La Corte di Cassazione, sezione penale, con la sentenza n. 50074 depositata il 12 dicembre 2013 intervenendo in tema di estorsione ha statuito che il datore di lavoro che costringe il proprio dipendente ad accettare una retribuzione inferiore a quella dovuta con la minaccia di un licenziamento, commette il reato di estorsione.
La vicenda ha riguardato un lavoratore secondo cui l’amministratore ed il gestore di una società, esercente attività di noleggio e vendita audiovisivi, avrebbero compiuto atti idonei e non equivoci a indurre i dipendenti, con la minaccia di un pronto licenziamento, ad accettare trattamenti retributivi inferiori a quelli loro spettanti sottoscrivendo atti di transazione. Il rifiuto dei dipendente comportava il pronto licenziamento.
Il Tribunale condanna per il reato di estorsione l’amministratore ed il gestore. La Corte di Appello confermava la decisione del giudice di prime cure.
Per la cassazione della sentenza i due imputati, per il tramite dei loro difensori, proponevano ricorso alla Corte Suprema.

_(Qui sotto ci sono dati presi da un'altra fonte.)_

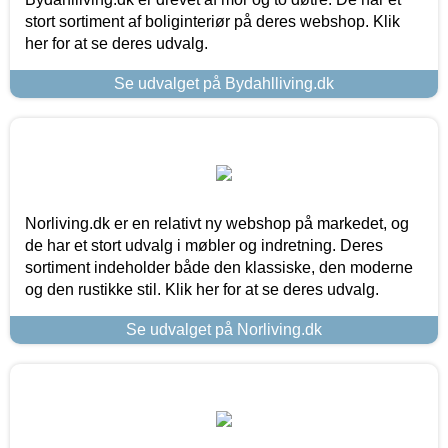
stort sortiment af boliginteriør på deres webshop. Klik
her for at se deres udvalg.
Se udvalget på Bydahlliving.dk
Norliving.dk er en relativt ny webshop på markedet, og
de har et stort udvalg i møbler og indretning. Deres
sortiment indeholder både den klassiske, den moderne
og den rustikke stil. Klik her for at se deres udvalg.
Se udvalget på Norliving.dk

Gli Ermellini rigettano il ricorso degli imputati. Per i giudici di legittimità la condotta del datore di lavoro che minacci i suoi dipendenti di licenziamento per costringerli ad accettare il pagamento di uno stipendio inferiore rispetto a quello dovuto o non adeguato alle prestazioni svolte o, più in generale, imponga loro condizioni di lavoro contrarie alla legge o al CCNL integra il reato di estorsione.
Per i giudici del Palazzaccio, confermando l’orientamento della Corte, il delitto in questione si compie già con la semplice e sola minaccia.